• Lunghezza totale (km): 79
  • Percorribilità: strada
  • Dislivello in salita (m): 1000
  • Difficoltà: medio/impegnativo

Da soli o in gruppo, se siete dei ciclisti appassionati e anche un po’ esperti, dovete provare l’esperienza che vi porterà a risalire sulle due ruote il Monte Serra e a scoprire la Strada dell’Olio dei Monti Pisani.

Il percorso

La prima tappa a Calci

Certosa di Calci

Certosa di Calci

Partendo da Casciana Terme, il percorso di 79 km vi porterà ad affrontare la salita, non banale, del Monte Serra, dal versante pisano di Calci, raggiungibile dopo poco più di 30 km di pedalata lungo la pianura pisana dell’Arno, puntando dritto verso la parte nord del Monte Pisano che divide le città di Pisa e Lucca.

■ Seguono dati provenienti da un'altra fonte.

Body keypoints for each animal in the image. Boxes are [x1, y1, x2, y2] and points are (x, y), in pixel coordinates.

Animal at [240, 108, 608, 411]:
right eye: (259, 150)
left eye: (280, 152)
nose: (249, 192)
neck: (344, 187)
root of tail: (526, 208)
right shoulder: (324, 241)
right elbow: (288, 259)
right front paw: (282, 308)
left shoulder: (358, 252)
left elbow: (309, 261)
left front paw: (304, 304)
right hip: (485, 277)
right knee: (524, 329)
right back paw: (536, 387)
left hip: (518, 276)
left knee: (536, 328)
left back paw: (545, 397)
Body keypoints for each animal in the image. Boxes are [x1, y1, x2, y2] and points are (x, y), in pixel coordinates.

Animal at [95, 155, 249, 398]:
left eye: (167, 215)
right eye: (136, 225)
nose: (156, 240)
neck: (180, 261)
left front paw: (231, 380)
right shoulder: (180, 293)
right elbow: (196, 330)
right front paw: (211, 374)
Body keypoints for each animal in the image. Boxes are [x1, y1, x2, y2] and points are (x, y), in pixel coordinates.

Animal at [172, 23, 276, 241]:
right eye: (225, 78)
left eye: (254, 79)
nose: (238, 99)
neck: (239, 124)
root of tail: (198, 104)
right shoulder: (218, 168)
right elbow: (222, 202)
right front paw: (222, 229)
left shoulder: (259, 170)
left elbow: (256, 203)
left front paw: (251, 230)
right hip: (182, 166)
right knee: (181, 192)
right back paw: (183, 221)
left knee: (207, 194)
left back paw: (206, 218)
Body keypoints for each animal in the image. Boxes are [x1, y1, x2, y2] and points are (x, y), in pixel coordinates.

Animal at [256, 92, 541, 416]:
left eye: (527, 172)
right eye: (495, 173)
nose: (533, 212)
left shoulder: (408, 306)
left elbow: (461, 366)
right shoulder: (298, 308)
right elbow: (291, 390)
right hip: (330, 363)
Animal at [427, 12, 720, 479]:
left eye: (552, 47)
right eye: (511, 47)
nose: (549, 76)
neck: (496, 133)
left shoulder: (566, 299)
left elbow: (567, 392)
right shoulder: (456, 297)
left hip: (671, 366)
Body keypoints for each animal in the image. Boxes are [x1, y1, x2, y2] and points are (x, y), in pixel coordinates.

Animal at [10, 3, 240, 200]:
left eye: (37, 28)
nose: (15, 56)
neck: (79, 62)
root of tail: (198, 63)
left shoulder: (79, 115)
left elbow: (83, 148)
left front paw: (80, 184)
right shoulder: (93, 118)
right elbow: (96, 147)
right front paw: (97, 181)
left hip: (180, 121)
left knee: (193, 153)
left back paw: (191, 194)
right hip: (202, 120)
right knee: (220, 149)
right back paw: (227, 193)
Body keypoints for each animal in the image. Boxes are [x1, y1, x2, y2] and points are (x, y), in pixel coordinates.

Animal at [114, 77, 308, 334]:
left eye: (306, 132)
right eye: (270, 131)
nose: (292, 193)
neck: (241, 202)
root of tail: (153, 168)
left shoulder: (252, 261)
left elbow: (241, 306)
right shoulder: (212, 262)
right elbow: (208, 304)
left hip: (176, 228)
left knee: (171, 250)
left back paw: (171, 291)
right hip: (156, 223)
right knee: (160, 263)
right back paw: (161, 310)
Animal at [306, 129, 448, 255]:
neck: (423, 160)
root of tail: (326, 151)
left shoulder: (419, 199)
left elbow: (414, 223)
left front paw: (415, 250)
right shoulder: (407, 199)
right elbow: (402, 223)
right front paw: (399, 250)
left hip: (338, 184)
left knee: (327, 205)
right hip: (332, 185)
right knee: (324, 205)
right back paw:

Calci è famoso per la sua meravigliosa Certosa ed è immerso in un contesto ambientale unico: una sorta di conca naturale con versanti terrazzati dall’uomo e coltivati ad olivi, da cui si ricava un olio extravergine di oliva finissimo. Il suo nome trae origine dalle antiche cave di calce di epoca romana. Per la sua posizione strategica e per la presenza della vicina Fortezza della Verruca si è spesso trovato coinvolto nelle guerre medievali tra Pisa e Firenze.


L’ascesa verso Buti

L’ascesa di 8.4 km è subito impegnativa e supera il 10% nel borgo di Tre Colli per poi lasciare un po’ di respiro in località San Bernardo dove è visibile l’eremo costruito prima dell’anno mille. Si continua a salire spesso con pendenze a doppia cifra che si ripresentano anche nell’ultimo km prima dello scollinamento verso Buti in corrispondenza del bar-ristorante i Cristalli, a circa 650 mt di quota.


La discesa

Nella panoramica discesa verso Buti la vista spazia in direzione est verso le province di Lucca, Pistoia e Firenze dove si possono scorgere i profili delle Pizzorne, della Montagna Pistoiese e il Montalbano e una volta arrivati in paese ce lo lasciamo alle spalle salendo verso la frazione Castel di Nocco che dato la ricchezza di oliveti, ci fa ricordare che stiamo pedalando sulla Strada dell’Olio dei Monti Pisani.


Vicopisano e la Rocca del Brunelleschi

Vicopisano - ©Marco Taliani - Adobestock

Vicopisano – ©Marco Taliani – Adobestock

Poche curve ancora e scorgerete la Rocca del Brunelleschi e le case torri del borgo medievale di Vicopisano che fu aspramente conteso tra Pisa, Lucca e Firenze per la sua posizione strategica: i Fiorentini la spuntarono nel 1406 dopo un lungo assedio. A differenza di altri borghi rasi al suolo e con i castelli smantellati, qui fu deciso di potenziare il complesso fortificato con la nuova cinta muraria e appunto la Rocca.


Museo Piaggio

Verso Casciana Terme

A Vicopisano, prendetevi il vostro tempo per una breve visita salendo verso il Palazzo Pretorio, ma poi montate nuovamente in sella per attraversare l’Arno, in località Calcinaia, per poi raggiungere la vivace Pontedera con il suo imperdibile Museo Piaggio, annesso allo stabilimento.

Dopodiché arriverete a Ponsacco; una decina di km ancora e sarete nuovamente al punto di partenza: Casciana Terme.